[Images with pose keypoints]
++++++++++++++++++++

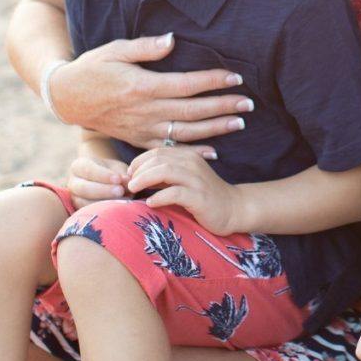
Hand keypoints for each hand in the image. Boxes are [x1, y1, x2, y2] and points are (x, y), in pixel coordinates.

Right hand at [49, 34, 251, 146]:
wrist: (65, 97)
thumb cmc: (92, 68)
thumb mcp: (115, 50)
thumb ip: (145, 47)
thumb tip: (173, 40)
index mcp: (142, 86)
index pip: (187, 84)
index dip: (213, 81)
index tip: (236, 77)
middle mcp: (145, 110)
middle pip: (193, 110)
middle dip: (223, 106)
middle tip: (249, 104)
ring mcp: (142, 128)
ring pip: (185, 131)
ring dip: (215, 129)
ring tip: (239, 124)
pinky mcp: (137, 139)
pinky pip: (170, 148)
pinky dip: (192, 150)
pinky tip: (213, 151)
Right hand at [66, 154, 131, 207]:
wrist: (103, 182)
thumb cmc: (111, 172)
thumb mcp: (117, 169)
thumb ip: (122, 175)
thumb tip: (128, 182)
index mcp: (79, 166)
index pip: (88, 169)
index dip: (103, 175)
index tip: (118, 179)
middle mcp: (73, 183)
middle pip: (84, 188)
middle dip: (103, 190)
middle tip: (120, 191)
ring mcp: (74, 198)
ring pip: (83, 203)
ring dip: (103, 203)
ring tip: (121, 201)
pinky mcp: (79, 211)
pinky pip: (88, 214)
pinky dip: (102, 213)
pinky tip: (116, 210)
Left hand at [127, 146, 243, 233]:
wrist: (233, 208)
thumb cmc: (203, 195)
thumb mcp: (183, 179)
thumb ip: (164, 175)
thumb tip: (136, 176)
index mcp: (187, 156)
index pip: (157, 152)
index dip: (139, 161)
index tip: (129, 175)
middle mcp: (192, 163)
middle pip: (158, 159)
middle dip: (138, 170)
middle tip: (128, 184)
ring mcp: (197, 179)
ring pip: (165, 171)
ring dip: (145, 179)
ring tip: (134, 190)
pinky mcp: (200, 197)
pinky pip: (175, 193)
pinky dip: (159, 196)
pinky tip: (150, 203)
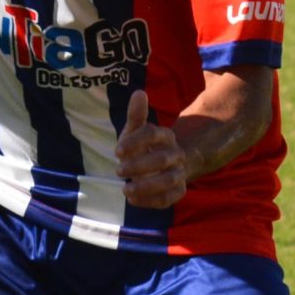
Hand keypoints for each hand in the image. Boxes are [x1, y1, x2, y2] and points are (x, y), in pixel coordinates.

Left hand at [114, 91, 188, 208]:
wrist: (162, 166)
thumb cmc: (143, 146)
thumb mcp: (136, 131)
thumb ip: (136, 115)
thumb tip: (139, 93)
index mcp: (165, 136)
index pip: (153, 135)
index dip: (135, 142)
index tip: (116, 152)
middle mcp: (175, 154)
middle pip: (162, 160)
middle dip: (139, 166)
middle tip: (118, 171)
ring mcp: (178, 173)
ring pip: (169, 181)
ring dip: (147, 187)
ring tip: (125, 190)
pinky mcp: (178, 191)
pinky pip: (169, 198)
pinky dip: (151, 201)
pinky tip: (132, 200)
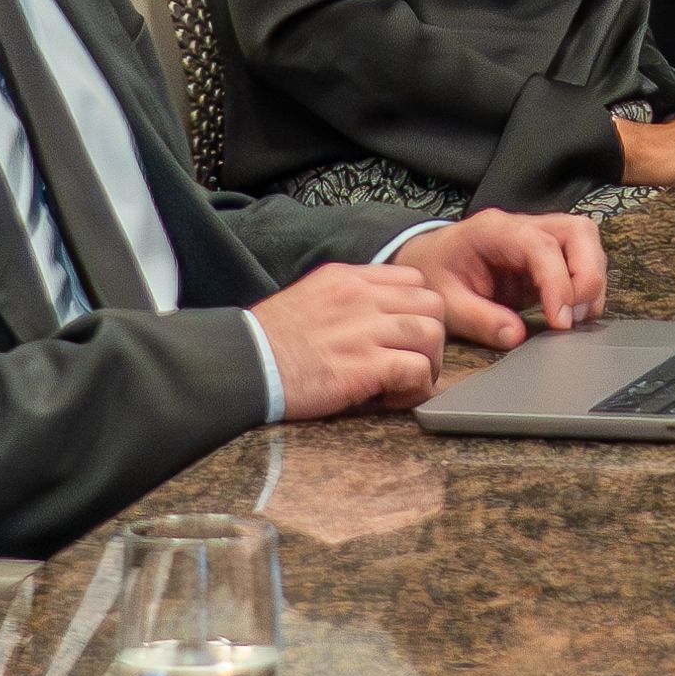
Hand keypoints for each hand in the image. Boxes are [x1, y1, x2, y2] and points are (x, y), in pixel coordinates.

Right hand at [243, 256, 466, 417]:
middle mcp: (360, 297)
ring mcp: (364, 330)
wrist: (242, 364)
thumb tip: (376, 314)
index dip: (418, 309)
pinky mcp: (365, 367)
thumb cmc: (267, 340)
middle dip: (431, 336)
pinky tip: (392, 397)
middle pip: (432, 304)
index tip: (405, 334)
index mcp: (347, 278)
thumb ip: (346, 298)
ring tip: (404, 382)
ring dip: (428, 363)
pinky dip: (415, 388)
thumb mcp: (308, 297)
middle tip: (413, 361)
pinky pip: (417, 371)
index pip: (413, 279)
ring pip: (432, 334)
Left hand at [414, 203, 616, 328]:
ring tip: (572, 320)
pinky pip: (582, 262)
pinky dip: (585, 289)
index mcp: (493, 230)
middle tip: (573, 317)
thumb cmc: (434, 274)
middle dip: (587, 275)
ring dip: (590, 282)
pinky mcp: (548, 256)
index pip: (541, 246)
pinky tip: (570, 315)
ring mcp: (539, 237)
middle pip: (578, 232)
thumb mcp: (445, 302)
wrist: (428, 261)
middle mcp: (523, 227)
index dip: (558, 283)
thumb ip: (479, 319)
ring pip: (586, 244)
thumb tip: (516, 336)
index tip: (560, 321)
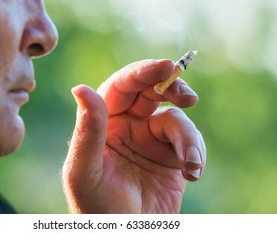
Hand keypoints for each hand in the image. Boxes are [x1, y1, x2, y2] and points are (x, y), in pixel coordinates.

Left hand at [62, 59, 205, 212]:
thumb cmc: (96, 209)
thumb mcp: (85, 172)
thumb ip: (87, 131)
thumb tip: (80, 87)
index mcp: (103, 122)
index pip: (121, 86)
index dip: (142, 72)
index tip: (165, 67)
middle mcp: (127, 125)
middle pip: (151, 91)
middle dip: (172, 88)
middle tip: (188, 97)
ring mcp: (151, 139)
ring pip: (176, 118)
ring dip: (188, 138)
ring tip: (190, 164)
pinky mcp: (172, 156)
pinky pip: (191, 142)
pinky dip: (196, 154)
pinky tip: (192, 174)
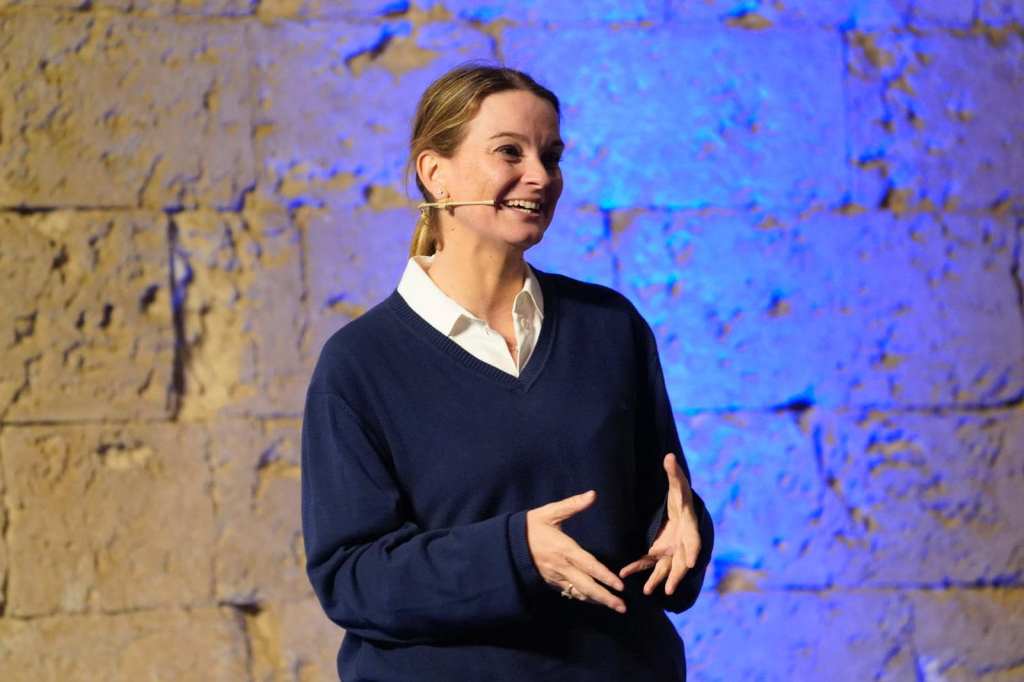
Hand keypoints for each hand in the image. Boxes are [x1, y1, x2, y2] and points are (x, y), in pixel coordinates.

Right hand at [526, 489, 626, 613]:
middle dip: (605, 598)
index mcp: (564, 549)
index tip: (619, 586)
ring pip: (579, 593)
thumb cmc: (530, 526)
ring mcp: (556, 576)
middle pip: (586, 586)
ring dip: (597, 601)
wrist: (508, 543)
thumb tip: (593, 495)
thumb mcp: (550, 512)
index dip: (604, 576)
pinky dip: (583, 597)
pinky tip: (594, 600)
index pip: (588, 565)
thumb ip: (572, 505)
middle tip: (622, 608)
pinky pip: (570, 592)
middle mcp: (561, 566)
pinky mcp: (551, 581)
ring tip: (614, 607)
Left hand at [618, 453, 700, 596]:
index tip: (693, 563)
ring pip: (666, 568)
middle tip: (671, 589)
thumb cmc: (682, 496)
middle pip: (682, 561)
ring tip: (649, 591)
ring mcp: (672, 550)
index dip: (693, 551)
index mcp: (689, 526)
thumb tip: (669, 456)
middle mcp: (683, 542)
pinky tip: (624, 573)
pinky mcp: (659, 552)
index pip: (694, 541)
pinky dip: (637, 567)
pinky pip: (648, 562)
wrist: (683, 510)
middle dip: (677, 575)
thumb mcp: (679, 484)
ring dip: (658, 580)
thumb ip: (674, 473)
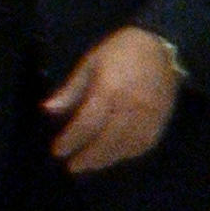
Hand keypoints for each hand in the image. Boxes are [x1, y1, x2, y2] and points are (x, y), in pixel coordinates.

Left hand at [44, 26, 181, 176]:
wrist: (161, 44)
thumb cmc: (121, 51)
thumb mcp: (90, 63)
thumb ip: (71, 89)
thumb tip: (47, 109)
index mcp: (109, 89)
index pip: (87, 124)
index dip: (71, 140)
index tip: (57, 151)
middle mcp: (130, 106)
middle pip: (107, 140)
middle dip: (88, 157)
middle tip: (73, 166)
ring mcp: (148, 115)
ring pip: (126, 146)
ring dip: (107, 159)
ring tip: (91, 164)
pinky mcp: (161, 118)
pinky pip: (145, 143)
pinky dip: (128, 153)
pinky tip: (115, 156)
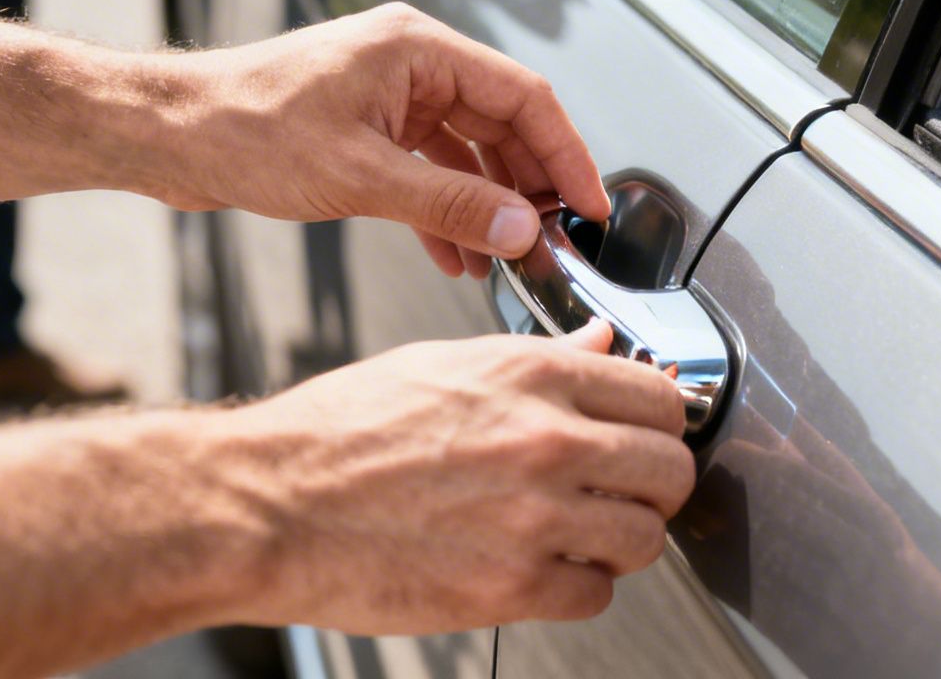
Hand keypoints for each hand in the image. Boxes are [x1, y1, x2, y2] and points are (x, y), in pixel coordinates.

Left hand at [162, 3, 612, 275]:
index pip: (524, 96)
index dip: (567, 153)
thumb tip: (521, 230)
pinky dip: (449, 211)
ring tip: (510, 258)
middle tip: (557, 240)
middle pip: (503, 124)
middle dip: (531, 186)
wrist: (165, 136)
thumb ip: (450, 206)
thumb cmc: (242, 130)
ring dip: (490, 206)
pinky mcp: (367, 129)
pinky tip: (458, 257)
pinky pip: (430, 170)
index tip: (591, 205)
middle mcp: (411, 64)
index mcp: (418, 49)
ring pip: (469, 152)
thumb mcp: (360, 177)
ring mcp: (389, 97)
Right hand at [216, 321, 694, 631]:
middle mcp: (547, 440)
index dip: (660, 420)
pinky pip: (596, 594)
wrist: (269, 503)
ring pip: (646, 537)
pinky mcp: (511, 586)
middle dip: (654, 483)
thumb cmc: (340, 431)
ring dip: (622, 539)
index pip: (661, 396)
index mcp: (534, 374)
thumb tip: (601, 345)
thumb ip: (541, 359)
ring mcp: (535, 517)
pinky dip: (580, 588)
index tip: (647, 434)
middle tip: (625, 489)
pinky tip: (545, 568)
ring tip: (584, 532)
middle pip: (671, 469)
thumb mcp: (447, 362)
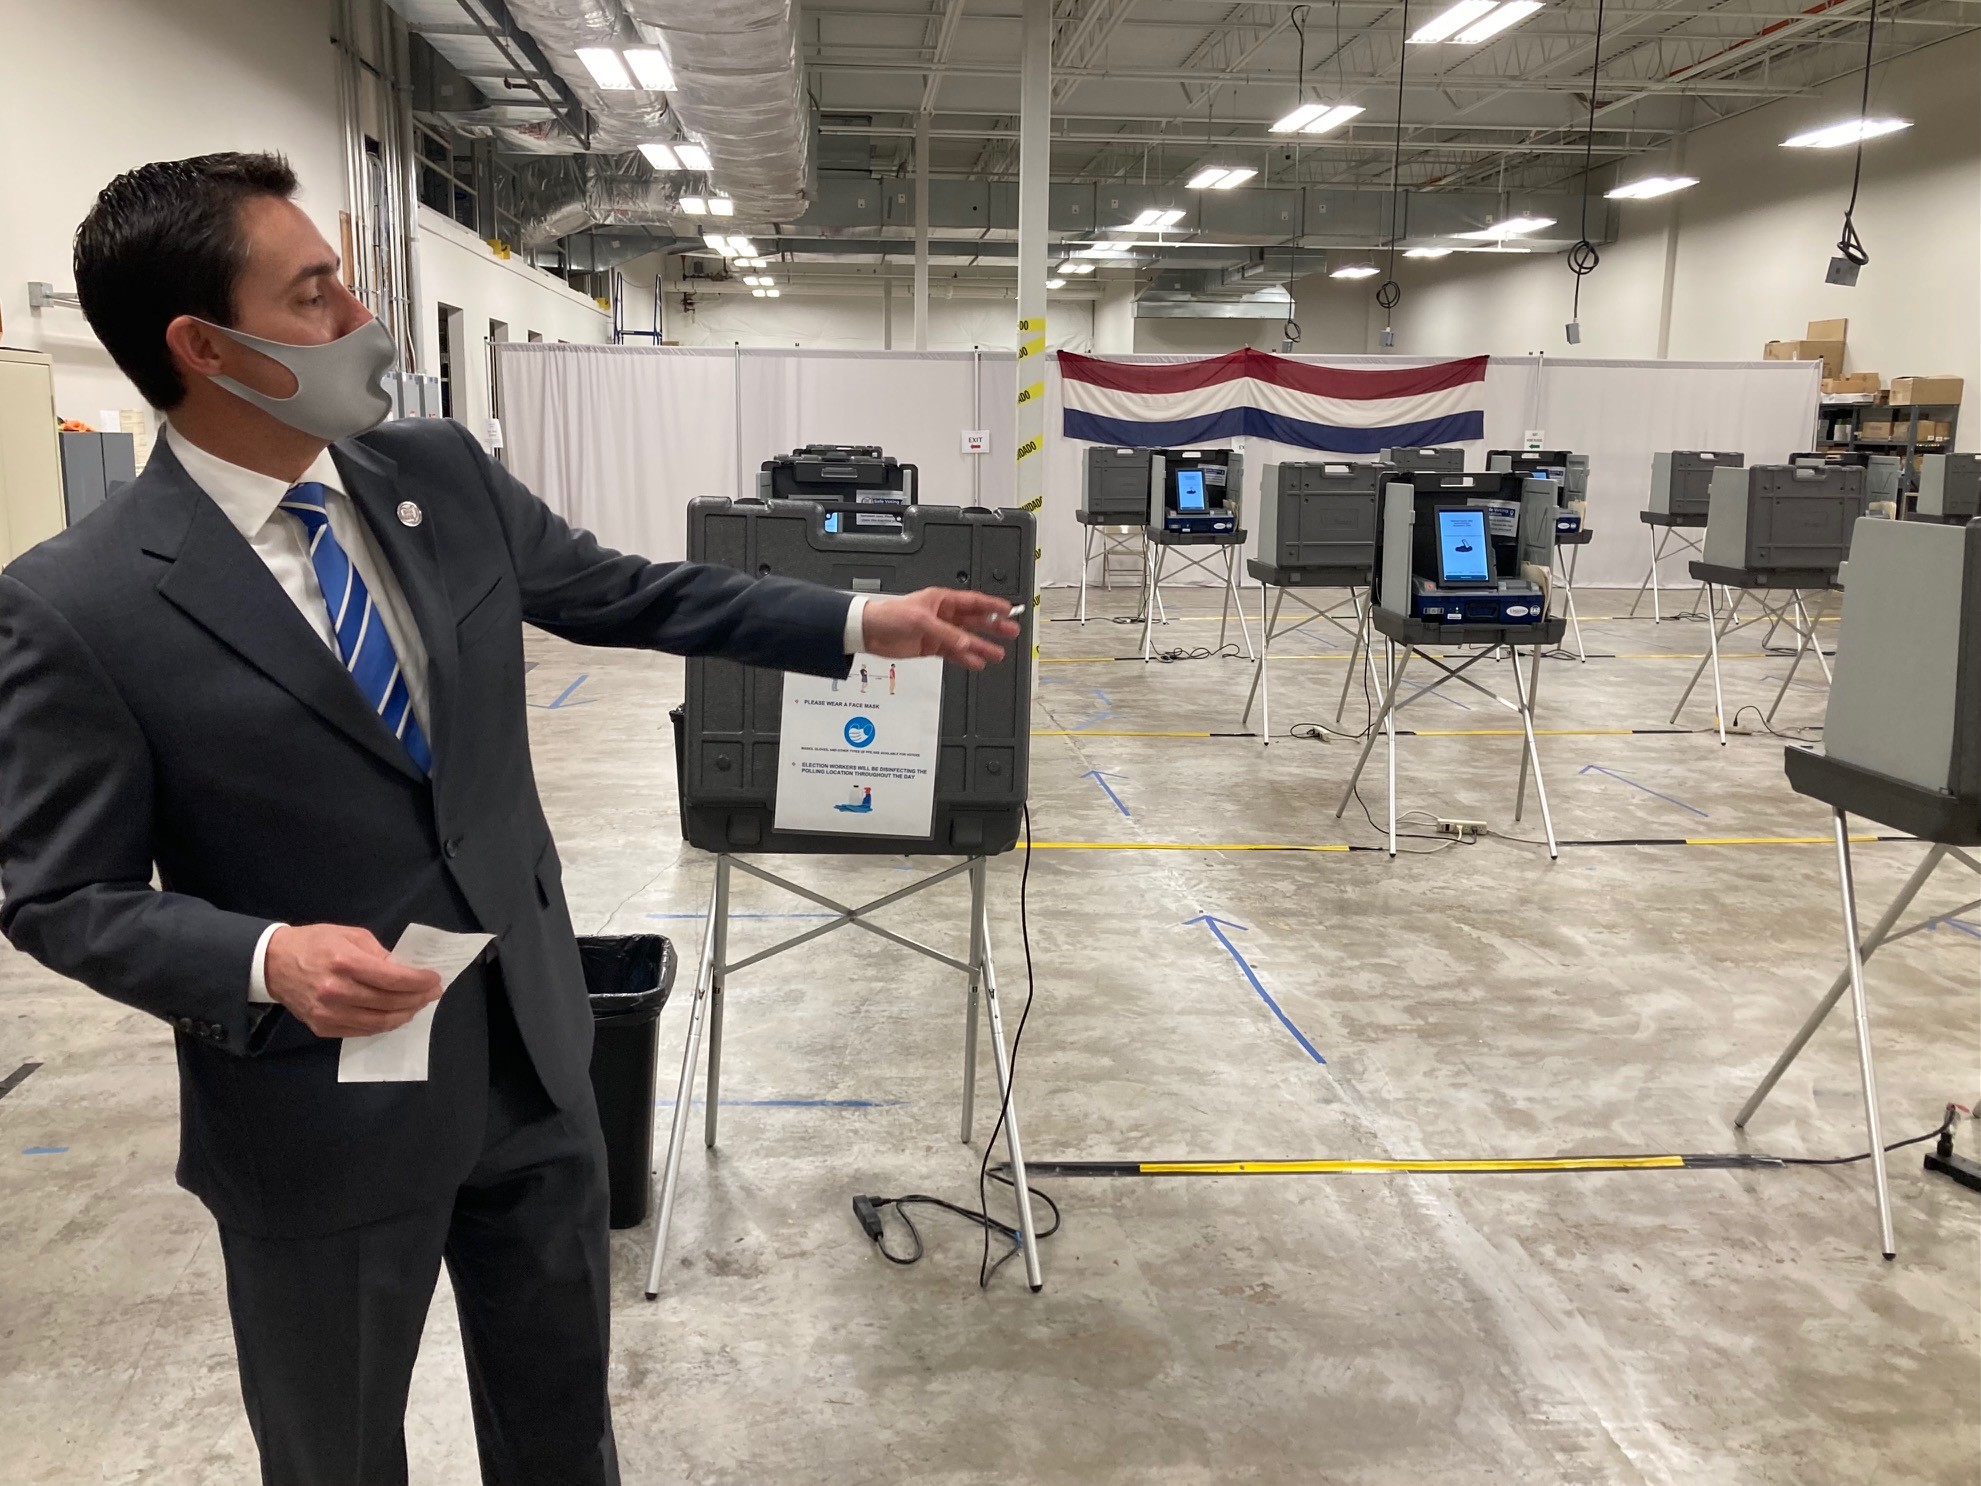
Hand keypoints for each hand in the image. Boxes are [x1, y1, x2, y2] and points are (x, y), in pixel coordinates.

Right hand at [264, 924, 443, 1038]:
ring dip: (405, 1015)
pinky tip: (395, 1015)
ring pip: (379, 1022)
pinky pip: (362, 1031)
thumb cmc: (315, 943)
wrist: (273, 964)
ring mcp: (328, 1013)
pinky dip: (383, 1025)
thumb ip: (379, 953)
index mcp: (345, 962)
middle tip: (432, 993)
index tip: (434, 979)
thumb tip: (405, 970)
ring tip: (418, 1005)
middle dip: (417, 998)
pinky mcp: (322, 1028)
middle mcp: (337, 991)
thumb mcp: (350, 935)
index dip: (419, 981)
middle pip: (389, 1002)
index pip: (393, 978)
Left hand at [860, 589, 1021, 670]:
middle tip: (1011, 631)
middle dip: (993, 627)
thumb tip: (965, 642)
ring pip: (965, 639)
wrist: (869, 631)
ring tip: (998, 653)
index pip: (973, 602)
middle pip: (974, 621)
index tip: (1008, 610)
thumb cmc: (889, 615)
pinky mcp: (930, 646)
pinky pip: (953, 652)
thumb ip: (945, 632)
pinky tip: (976, 663)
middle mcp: (942, 615)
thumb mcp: (920, 620)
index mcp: (941, 600)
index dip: (991, 606)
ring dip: (981, 646)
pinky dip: (965, 658)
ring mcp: (937, 632)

++++++++++++++++++++

→ TASK STATEMENT
Print out the entries above word for word from the first line to the line containing "pinky tip: (116, 210)", both included, omitting the pictures.

→ SOLUTION
Hand keypoints for each hand in the image. Boxes are [x1, y1, x2, y2] and points are (x, y), in pixel coordinates.

Right hand at [49, 34, 251, 146]:
wrist: (65, 97)
thumb cmc: (92, 68)
thumb mcp: (115, 50)
thumb ip: (145, 47)
thumb tip: (173, 40)
index mcp: (142, 86)
index pip: (187, 84)
index dip: (213, 81)
index tip: (236, 77)
middle mcp: (145, 110)
middle pip: (193, 110)
middle dip: (223, 106)
middle tip: (249, 104)
ring mcp: (142, 128)
ring pip: (185, 131)
ring dip: (215, 129)
ring tip: (239, 124)
pinky mcp: (137, 139)
pinky pip: (170, 148)
pinky dip: (192, 150)
pinky tip: (213, 151)
Right hand at [66, 154, 131, 207]:
wrist: (103, 182)
thumb cmc: (111, 172)
thumb mcp: (117, 169)
thumb ip: (122, 175)
thumb tip: (128, 182)
index mcp: (79, 166)
index pip: (88, 169)
index dip: (103, 175)
index tip: (118, 179)
middle mcp: (73, 183)
middle pip: (84, 188)
middle dip: (103, 190)
middle tip: (120, 191)
ring mcp: (74, 198)
ring pip: (83, 203)
ring dip: (103, 203)
ring tip: (121, 201)
pinky mcp: (79, 211)
pinky pip: (88, 214)
pinky dip: (102, 213)
pinky tip: (116, 210)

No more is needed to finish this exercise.